Newsroom Wiadomości Najciekawsze Komiksy Tematy RSS
Wiadomość gry 12 marca 2016, 21:01

autor: Szymon Liebert

Battlefield 4 – koniec aktualizacji na serwerach testowych, koniec nowej treści?

Przedstawiciel EA DICE LA ogłosił, że na testowych serwerach Battlefielda 4 nie pojawi się już żadna nowa treść. Ta deklaracja może oznaczać tyle, że gracze nie uświadczą nowej zawartości w grze, nie licząc dodatków i aktualizacji zapowiedzianych wcześniej.

Battlefield 4 się kończy. Czekamy na Battlefielda 5?

David Sirland, pracownik EA DICE LA, czyli amerykańskiego oddziału producenta znanego z Battlefielda, napisał w mediach społecznościowych, że studio „nie ma planów dodawania nowej treści dla Battlefielda 4 w ramach CTE”. CTE to naturalnie Community Test Environment, czyli serwer, gdzie testowano nowe pomysły i poprawki do gry. Ta deklaracja może zostać odebrana w sposób bardziej dosłowny: Battlefield 4 nie doczeka się żadnej nowej treści poza zaplanowanymi i zapowiedzianymi do tej pory aktualizacjami czy dodatkami. Oczywiście dopuszczamy opcję, że sytuacja się zmieni, chociaż nie wydaje się to prawdopodobne.

Wygląda na to, że studio DICE najwyraźniej żegna się z czwartą odsłoną serii, by skupić swoją uwagę na następnej części, czyli Battlefieldzie 5, który jeszcze nie został oficjalnie pokazany światu. Od wielu tygodni mówi się jednak o tym, że zapowiedź piątki jest tylko kwestią czasu, bo samej gry spodziewamy się jeszcze w tym roku. Battlefield 4 został przedstawiony podczas imprezy GDC, której tegoroczna edycja odbędzie się niedługo – może tam zobaczymy piątkę? Electronic Arts może też pokazać nową grę w okolicach targów E3. Wydawca nie pojawi się na imprezie, ale szykuje odrębne pokazy.

Battlefield 5 – czego należy się spodziewać?

Pomiędzy kolejnymi Battlefieldami EA DICE zdołało stworzyć grę Star Wars: Battlefront. Produkcja została przyjęta nieźle, chociaż uznano ją za zbyt ubogą w treść i ciekawe mechaniki rozgrywki.

Battlefield 5 nie został jeszcze zapowiedziany, ale pogłosek i nieprecyzyjnych informacji na jego temat nie brakuje. Wiele miesięcy temu przedstawiciele Electronic Arts obiecywali, że piątka powróci do motywów militarnych, po skoku w bok jakim był Battlefield Hardline. Tematyka tej odsłony pozostaje jednak tajemnicą, tym bardziej, że do tej pory pojawiały się sprzeczne doniesienia. Pierwsze plotki i domysły głosiły, że otrzymamy futurystyczną odsłonę. Później odkryto wskazówki głoszące, że gra może cofnąć się do I wojny światowej. Teorie na temat gry zebrała ekipa tvgry.pl i gry-online.pl w poniższym materiale wideo.
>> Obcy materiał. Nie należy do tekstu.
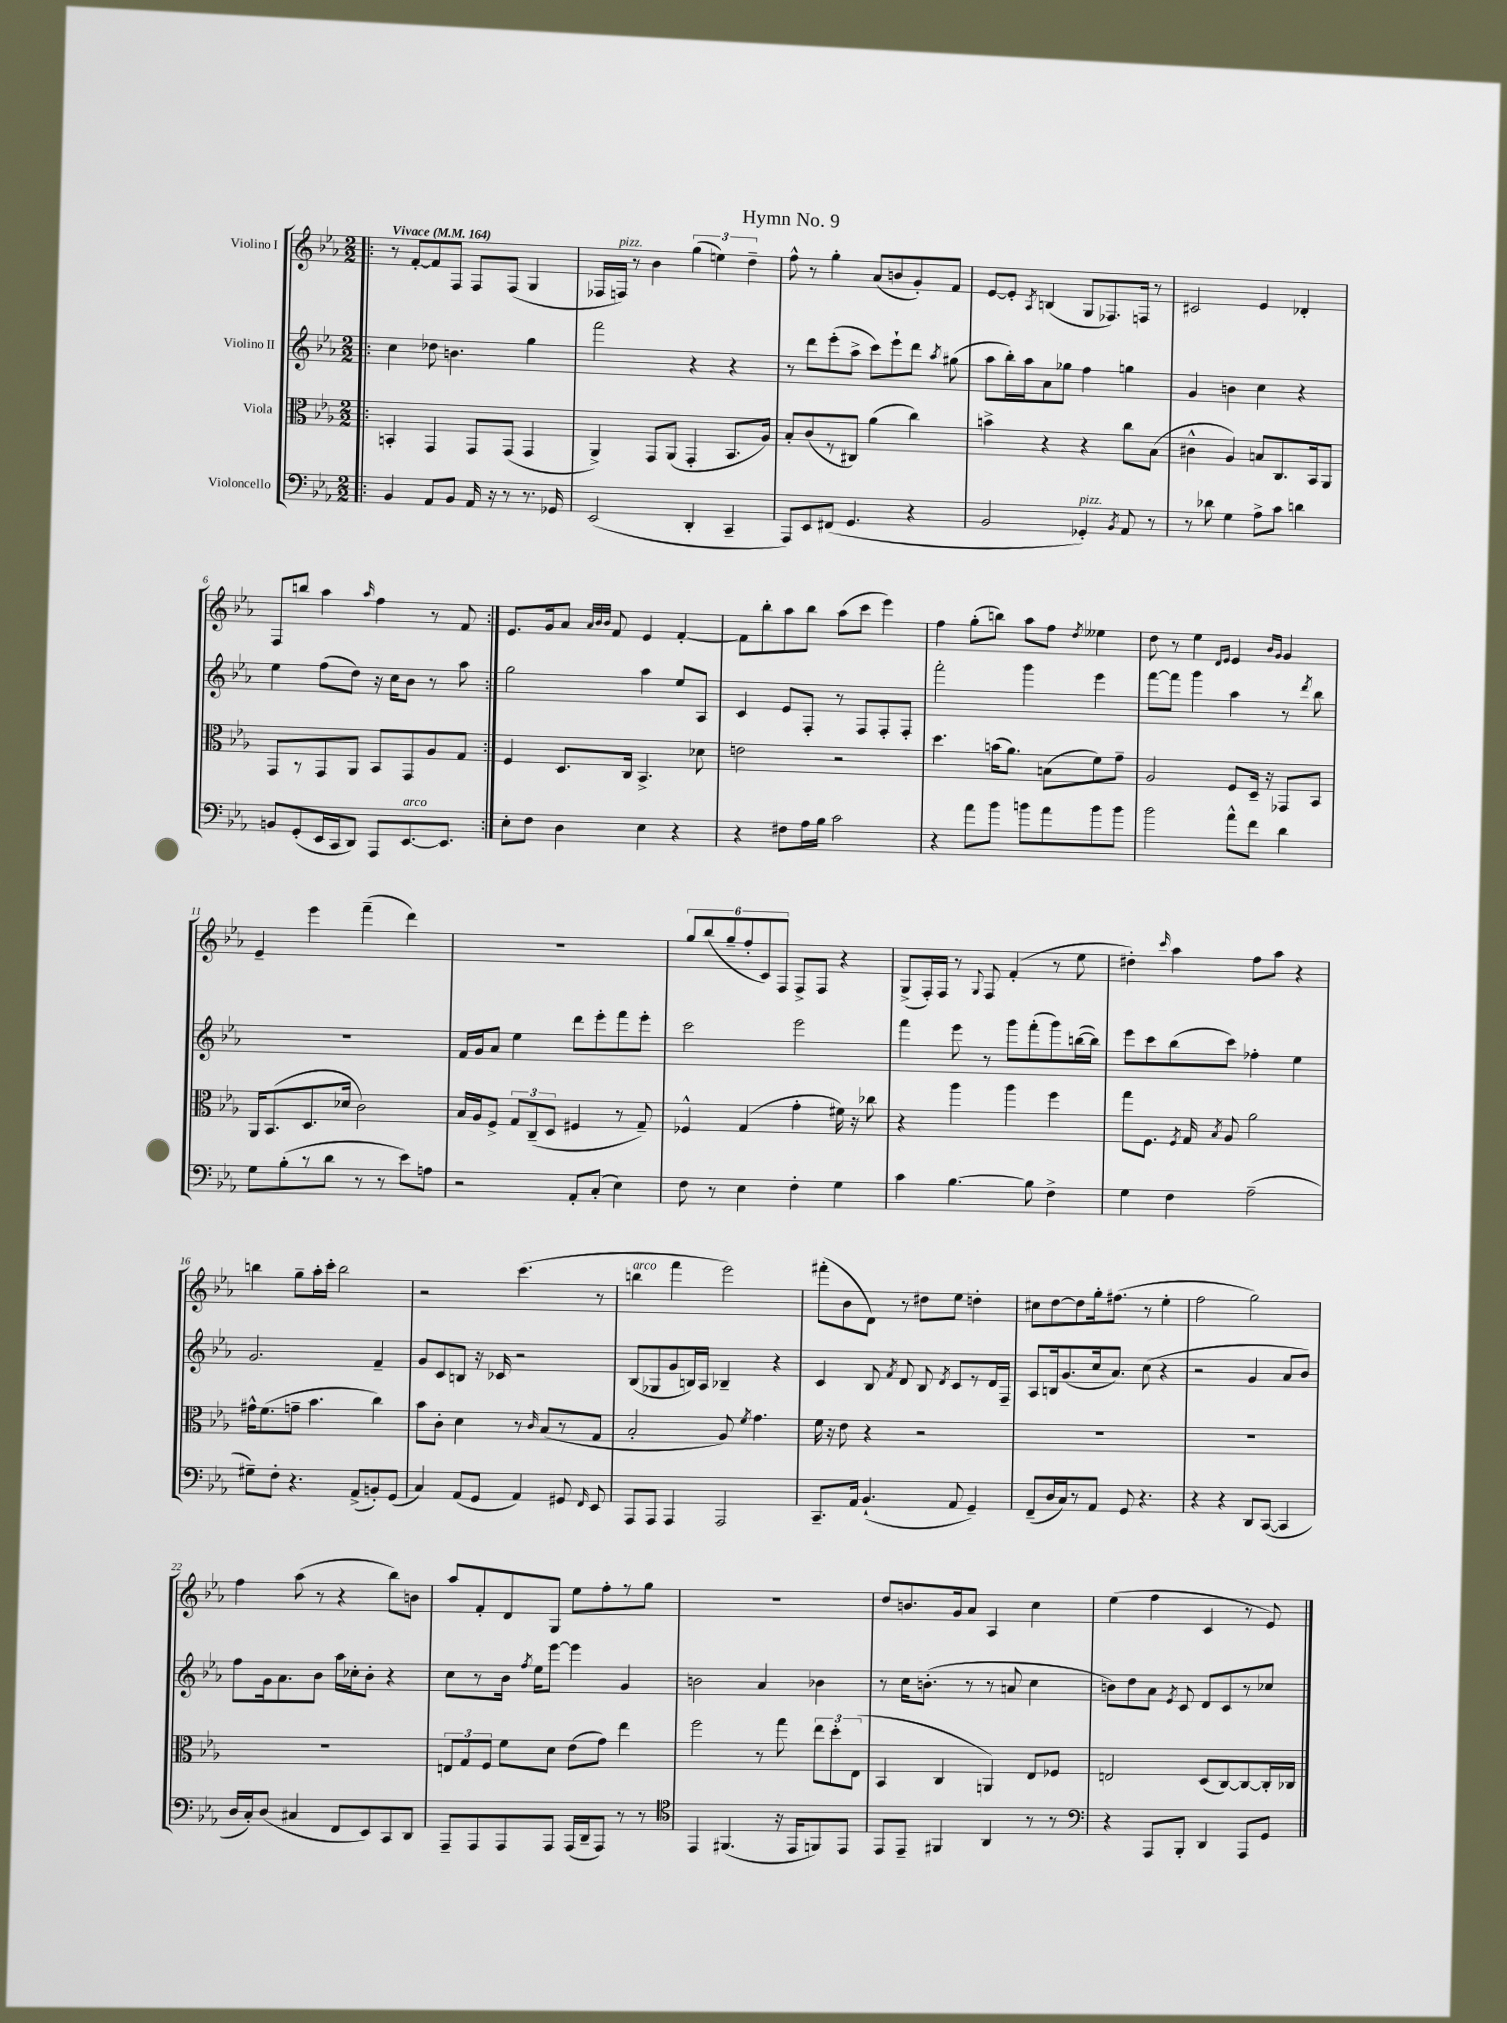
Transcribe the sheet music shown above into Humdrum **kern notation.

**kern	**kern	**kern	**kern
*staff4	*staff3	*staff2	*staff1
*clefF4	*clefC3	*clefG2	*clefG2
*k[b-e-a-]	*k[b-e-a-]	*k[b-e-a-]	*k[b-e-a-]
*M2/2	*M2/2	*M2/2	*M2/2
*MM164	*MM164	*MM164	*MM164
=!|:	=!|:	=!|:	=!|:
4BB-/	4BB'/	4cc\	8r
.	.	.	[8f'/L
8AA-/L	4GG/	8dd-\	8f/]
8BB-/J	.	4.b\	8F/J
16AA-/	8GG/L	.	8F/L
16r	.	.	.
8r	(8GG/J	.	(8F/J
8.r	4GG/	4gg\	4G/
16GG-/	.	.	.
=	=	=	=
(2EE-/	4AA-^/)	2fff\	16F-/LL
.	.	.	16F/JJ)
.	.	.	8r
.	8GG/L	.	4b-\
.	(8AA-/J	.	.
4DD'/	4GG'/	4r	(6gg\
.	.	.	6ee\)
4CC~/	8.BB-/L	4r	.
.	.	.	6dd~\
.	16A-/Jk)	.	.
=	=	=	=
8AAA-/L)	8B-'/L	8r	8ff^^\
8EE-/	(8c/	8ddd\L	8r
(8FF#/J	8r	(8eee-'\	4gg'\
4.GG/	8C#/J)	8aa-^\J	.
.	(4a-\	8ccc\L)	(8a-/L
.	.	8eee-`\	8b/
4r	4cc\)	8ddd\J	8g'/)
.	.	8qaa-/	.
.	.	(8gg#\	8f/J
=	=	=	=
2BB-/	4b^\	8aa-\L	[8e-/L
.	.	16bb-'\L)	8e-'/]J
.	.	16aa-\J	.
.	.	.	8qA-/
.	4r	8a-\	(4B/
.	.	8gg-\J	.
4GG-'/)	4r	4ff\	8G/L
.	.	.	8.F-/)
8qBB-/	.	.	.
8AA-/	8cc\L	4gg\	.
.	.	.	16F/Jk
8r	(8B-\J	.	8r
=	=	=	=
8r	4c#^^\	4g/	2c#/
8d-\	.	.	.
4G\	4A-/)	4b\	.
8A-^\L	8B/L	4cc\	4e-/
8c\J	8.C/	.	.
4d\	.	4r	4d-'/
.	16BB-/k	.	.
.	8AA-/J	.	.
=	=	=	=
8BB/L	8GG/L	4ee-\	8F/L
(8GG'/	8r	.	8bb/J
16EE-/L	8GG/	(8ff\L	4aa-\
16CC/J	.	.	.
8DD/J)	8AA-/J	8dd\J)	.
.	.	.	16qqaa-/
8AAA-/L	8BB-/L	16r	4ff\
.	.	16cc\LK	.
[8.EE-/	8GG/	8b-\J	.
.	8A-/	8r	8r
8.EE-/]J	.	.	.
.	8G/J	8aa-\	8f/
=:|!	=:|!	=:|!	=:|!
8E-'\L	4F/	2gg\	8.e-/L
8F\J	.	.	.
.	.	.	16g/k
4D\	8.D/L	.	8a-/J
.	.	.	32qqa-/LLL
.	.	.	32qqb-/
.	.	.	32qqb-/JJJ
.	.	.	8f/
.	16C/Jk	.	.
4E-\	4.BB-^/	4aa-\	4e-/
4r	.	8ee-/L	[4f'/
.	8d-\	8A-/J	.
=	=	=	=
4r	2e\	4c/	8f\]L
.	.	.	8bb-'\
8F#\L	.	8e-/L	8aa-\
16A-\L	.	8F'/J	8bb-\J
16B-\JJ	.	.	.
2c\	2r	8r	(8aa-\L
.	.	8F/L	8ccc\J
.	.	8F'/	4eee-\)
.	.	8F'/J	.
=	=	=	=
4r	4.dd\	2fff'\	4ff\
8a-\L	.	.	(8gg'\L
8b-\J	(16b\LK	.	8bb\J)
.	8.a-\J)	.	.
8b\L	.	4ggg\	8aa-\L
8a-\	(8B\L	.	8ff\J
.	.	.	8qdd/
8b\	8f\)	4eee-\	4ee--\
8b\J	8g~\J	.	.
=	=	=	=
2b-\	2A-/	[8fff\L	8dd\
.	.	8fff\]J	8r
.	.	4ggg\	4ee-\
.	.	.	16qqd/LL
.	.	.	16qqe-/JJ
8a-^^\L	8F/L	4aa-\	4e-/
8f\J	16D~/Jk	.	.
.	16r	.	.
.	.	.	16qqb-/LL
.	.	.	16qqg/JJ
4d\	8GG-/L	8r	4g/
.	.	8qddd/	.
.	8BB-/J	8bb-\	.
=	=	=	=
8G\L	16AA-/LK	1r	4e-~/
.	(8.BB-/	.	.
(8B-'\	.	.	.
8r	8.D/	.	4eee-\
8d\J	.	.	.
.	16d-/Jk	.	.
8r	2c\)	.	(4fff~\
8r	.	.	.
8e-\L)	.	.	4ddd\)
8A\J	.	.	.
=	=	=	=
2r	16B-/LL	16f/LL	1r
.	16A-/J	16g/J	.
.	8F^/J	8a-/J	.
.	12G/L	4ee-\	.
.	(12C~/	.	.
.	12D/J	.	.
8AA-'/L	4F#/	8ddd\L	.
(8C'/J	.	8eee-'\	.
4E-\)	8r	8fff\	.
.	8G~/)	8eee-'\J	.
=	=	=	=
8F\	4F-^^/	2ccc\	12gg/L
.	.	.	(12bb-/
8r	.	.	.
.	.	.	12gg~/
4E-\	(4G/	.	12ff'/
.	.	.	12c/)
.	.	.	12F/J
4F'\	4g'\	2eee-\	8F^/L
.	.	.	8F/J
4G\	16f#\)	.	4r
.	16r	.	.
.	8cc-\	.	.
=	=	=	=
4c\	4r	4fff\	(8G^/L
.	.	.	16F'/L)
.	.	.	16F/JJ
[4.B-\	4aa-\	8eee-\	8r
.	.	.	8qqG/
.	.	8r	8F/
.	4aa-\	8ggg\L	(4f'/
8B-\]	.	(8fff'\	.
4F^\	4ff\	8ggg\)	8r
.	.	([16bb\L	8ee-\
.	.	16bb\]JJ)	.
=	=	=	=
4G\	8gg\L	8eee-\L	4dd#'\)
.	8.F\J	8ccc\	.
.	.	.	16qqccc/
4F\	.	(8bb-\	4aa-\
.	8qF/	.	.
.	16G/	.	.
.	8qB-/	.	.
.	8A-/	8ccc\J)	.
(2A-~\	2a-\	4ff-'\	8ff\L
.	.	.	8aa-\J
.	.	4ee-\	4r
=	=	=	=
8G#~\L)	16g#^^\LK	2.g/	4bb\
.	(8.f\	.	.
8F'\J	.	.	.
4.r	8g~\J	.	8gg~\L
.	4.b-\	.	16aa-'\L
.	.	.	16ccc'\JJ
.	.	.	2bb\
(8AA-^/L	.	.	.
8BB'/)	4cc\)	4f~/	.
(8GG/J	.	.	.
=	=	=	=
4C/)	8b-\L	8g/L	2r
.	8c'\J	8c/	.
(8AA-/L	4d\	8B/J	.
8GG/J	.	16r	.
.	.	16c-/	.
4AA-/)	8r	2r	(4.ccc\
.	16qqc/	.	.
.	(8B-/L	.	.
8GG#/	8r	.	.
16qqFF/	.	.	.
8EE-/	8G/J	.	8r
=	=	=	=
8AAA-/L	2B-'/	(8B-/L	4bb\
8AAA-/J	.	8G-/	.
4AAA-/	.	8g/	4fff\
.	.	16B/L)	.
.	.	16A-/JJ	.
2AAA-/	8A-/)	4B-~/	2eee-\)
.	8qf/	.	.
.	4.g\	.	.
.	.	4r	.
=	=	=	=
8.CC~/L	16f\	4c/	(8fff#'\L
.	16r	.	.
.	8e-\	.	8b-\
16AA-/Jk	.	.	.
(4.BB-`/	4r	8B-/	8d\J)
.	.	8qf/	.
.	.	8d/	8r
.	2r	8B-/	8dd#\L
.	.	8qd/	.
8AA-/	.	8c/L	8ee-\J
4GG~/)	.	8r	4dd'\
.	.	16d/L	.
.	.	16F~/JJ	.
=	=	=	=
(8FF~/L	1r	8A-/L	8cc#\L
16D/L	.	16B/k	[8dd\
16C/J)	.	(8.g/	.
8r	.	.	8dd\]
8AA-/J	.	16cc/k	16gg'\k
.	.	8.a-/J)	(8.ff#\J
8GG/	.	.	.
4.r	.	(8cc\	8r
.	.	4r	4ee-'\
=	=	=	=
4r	1r	2r	2ff\
4r	.	.	.
8DD/L	.	4g/	2gg\)
([8CC/J	.	.	.
4CC/]	.	8a-/L	.
.	.	8b-/J)	.
=	=	=	=
16D/LL	1r	8ff\L	4ff\
16C'/J)	.	.	.
(8D/J	.	16g\k	.
.	.	8.a-\	.
4C#/	.	.	(8aa-\
.	.	8b-\J	8r
8FF/L	.	16aa-\LL	4r
.	.	16cc-'\J	.
8EE-/)	.	8b-'\J	.
8CC/	.	4r	8bb-\L)
8DD/J	.	.	8b\J
=	=	=	=
8AAA-~/L	12E/L	8cc\L	8aa-/L
.	12G/	.	.
8AAA-/	.	8r	8f'/
.	12F/J	.	.
8AAA-/	8f\L	16b-\Jk	8d/
.	.	8qff/	.
.	.	16ee-\LK	.
8AAA-/J	8d\J	[8eee-\J	8G/J
(16AAA-/LL	(8e-\L	4eee-\]	8ee-\L
16DD~/J	.	.	.
8AAA-/J)	8g\J)	.	8ff'\
8r	4ee-\	4g/	8r
8r	.	.	8gg\J
=	=	=	=
*clefC4	*	*	*
4EE-/	2ff\	2b\	1r
(4.FF#/	.	.	.
.	8r	4a-/	.
16r	8gg\	.	.
16EE-/LK	.	.	.
8FF/)	12ee-\L	4b-\	.
.	12dd'\	.	.
8EE-/J	.	.	.
.	(12E-\J	.	.
=	=	=	=
8EE-/L	4BB-/	8r	8dd/L
8EE-~/J	.	16cc\LK	8.b/
.	.	(8.b'\J	.
4FF#/	4C/	.	.
.	.	.	16g/k
.	.	8r	8a-/J
4AA-/	4AA/)	8r	4A-/
.	.	8a/	.
8r	8E-/L	4cc\	4cc\
8r	8F-/J	.	.
=	=	=	=
*clefF4	*	*	*
4r	2E/	8b\L)	(4ee-\
.	.	8dd\	.
8AAA-/L	.	8a-\J	4ff\
.	.	8qe-/	.
8BBB-'/J	.	8c/	.
4DD/	(8D/L	8d/L	4c/
.	[8C/)	8c/	.
8AAA-/L	8C/_	8r	8r
8GG/J	16C'/]L	8cc-/J	8e-/)
.	16C-/JJ	.	.
==	==	==	==
*-	*-	*-	*-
Battlefield 4 – ciężkie narodziny, niezłe życie?

Czy koniec nowej treści dla Battlefielda 4 jest czymś zaskakującym? Raczej nie, bo produkcja ma już przecież dwa i pół roku na karku a to wiek emerytalny w branży mainstreamowych strzelanek (porównajmy to z cyklem życia wydawanego każdego roku Call of Duty). Przez ten czas EA DICE wykonało kawał roboty by najpierw poprawić grę (pamiętamy, że były z nią poważne problemy) a później dostarczyć fanom nowych wyzwań. W tym temacie deweloper nie próżnował, szykując zarówno darmowe pakiety (usprawniające np. oprawę dźwiękową i wprowadzające nowe mapy), jak i standardowe dodatki, do których dostęp gwarantowała usługa premium.

Za szlifowanie i rozwijanie Battlefielda 4 odpowiadał właśnie oddział EA DICE z Los Angeles, utworzony na zgliszczach studia Danger Close (Medal of Honor: Warfighter), ale zarządzany przez ekspertów ze szwedzkiej centrali (głównie Karla-Magnusa Troedssona). Można chyba powiedzieć, że Battlefield 4 miał trudne narodziny, ale życie całkiem nieźle. Zgadzacie się z taką opinią?